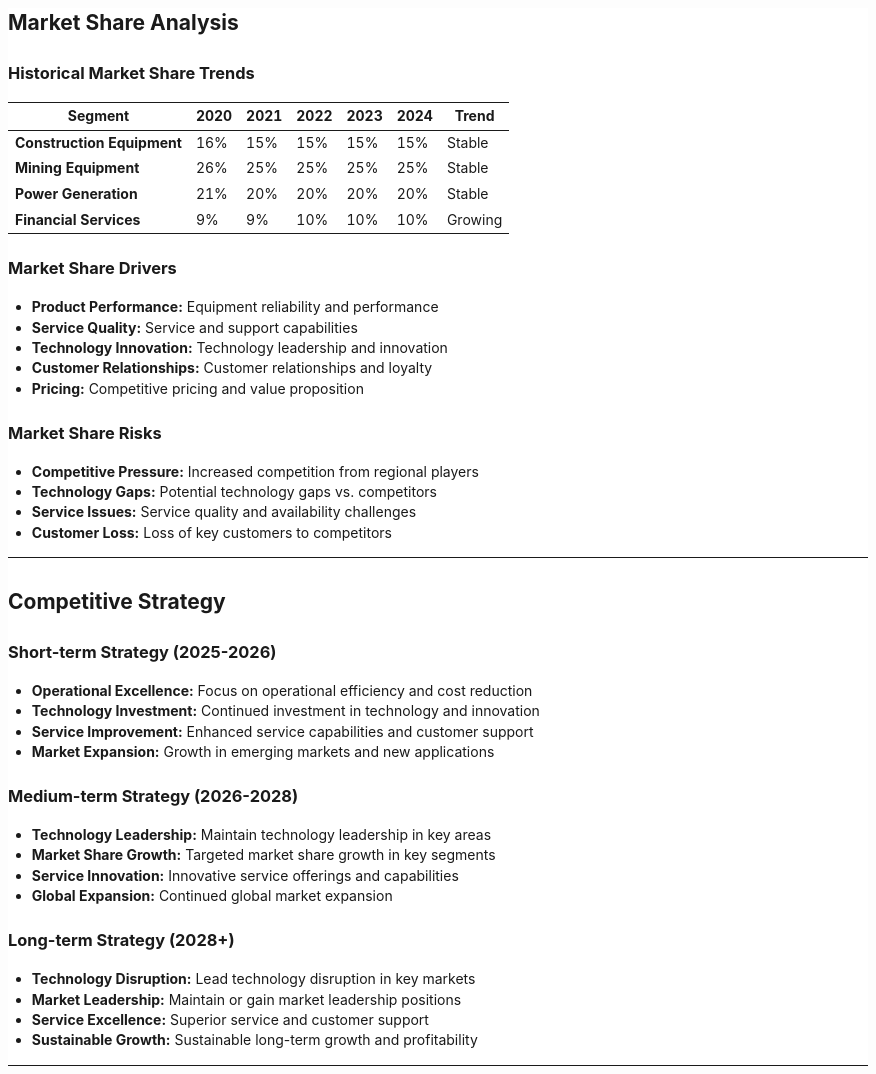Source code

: 
## Market Share Analysis

### Historical Market Share Trends
| Segment | 2020 | 2021 | 2022 | 2023 | 2024 | Trend |
|---------|------|------|------|------|------|-------|
| **Construction Equipment** | 16% | 15% | 15% | 15% | 15% | Stable |
| **Mining Equipment** | 26% | 25% | 25% | 25% | 25% | Stable |
| **Power Generation** | 21% | 20% | 20% | 20% | 20% | Stable |
| **Financial Services** | 9% | 9% | 10% | 10% | 10% | Growing |

### Market Share Drivers
- **Product Performance:** Equipment reliability and performance
- **Service Quality:** Service and support capabilities
- **Technology Innovation:** Technology leadership and innovation
- **Customer Relationships:** Customer relationships and loyalty
- **Pricing:** Competitive pricing and value proposition

### Market Share Risks
- **Competitive Pressure:** Increased competition from regional players
- **Technology Gaps:** Potential technology gaps vs. competitors
- **Service Issues:** Service quality and availability challenges
- **Customer Loss:** Loss of key customers to competitors

---

## Competitive Strategy

### Short-term Strategy (2025-2026)
- **Operational Excellence:** Focus on operational efficiency and cost reduction
- **Technology Investment:** Continued investment in technology and innovation
- **Service Improvement:** Enhanced service capabilities and customer support
- **Market Expansion:** Growth in emerging markets and new applications

### Medium-term Strategy (2026-2028)
- **Technology Leadership:** Maintain technology leadership in key areas
- **Market Share Growth:** Targeted market share growth in key segments
- **Service Innovation:** Innovative service offerings and capabilities
- **Global Expansion:** Continued global market expansion

### Long-term Strategy (2028+)
- **Technology Disruption:** Lead technology disruption in key markets
- **Market Leadership:** Maintain or gain market leadership positions
- **Service Excellence:** Superior service and customer support
- **Sustainable Growth:** Sustainable long-term growth and profitability

---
:::
* About this task *
Rewrite the rows above, swapping every occurrence of "Stable" for "Flat" and leaving everything else as it is, and omit the pictures from your answer.

* Reply to the task *
Source code

: 
## Market Share Analysis

### Historical Market Share Trends
| Segment | 2020 | 2021 | 2022 | 2023 | 2024 | Trend |
|---------|------|------|------|------|------|-------|
| **Construction Equipment** | 16% | 15% | 15% | 15% | 15% | Flat |
| **Mining Equipment** | 26% | 25% | 25% | 25% | 25% | Flat |
| **Power Generation** | 21% | 20% | 20% | 20% | 20% | Flat |
| **Financial Services** | 9% | 9% | 10% | 10% | 10% | Growing |

### Market Share Drivers
- **Product Performance:** Equipment reliability and performance
- **Service Quality:** Service and support capabilities
- **Technology Innovation:** Technology leadership and innovation
- **Customer Relationships:** Customer relationships and loyalty
- **Pricing:** Competitive pricing and value proposition

### Market Share Risks
- **Competitive Pressure:** Increased competition from regional players
- **Technology Gaps:** Potential technology gaps vs. competitors
- **Service Issues:** Service quality and availability challenges
- **Customer Loss:** Loss of key customers to competitors

---

## Competitive Strategy

### Short-term Strategy (2025-2026)
- **Operational Excellence:** Focus on operational efficiency and cost reduction
- **Technology Investment:** Continued investment in technology and innovation
- **Service Improvement:** Enhanced service capabilities and customer support
- **Market Expansion:** Growth in emerging markets and new applications

### Medium-term Strategy (2026-2028)
- **Technology Leadership:** Maintain technology leadership in key areas
- **Market Share Growth:** Targeted market share growth in key segments
- **Service Innovation:** Innovative service offerings and capabilities
- **Global Expansion:** Continued global market expansion

### Long-term Strategy (2028+)
- **Technology Disruption:** Lead technology disruption in key markets
- **Market Leadership:** Maintain or gain market leadership positions
- **Service Excellence:** Superior service and customer support
- **Sustainable Growth:** Sustainable long-term growth and profitability

---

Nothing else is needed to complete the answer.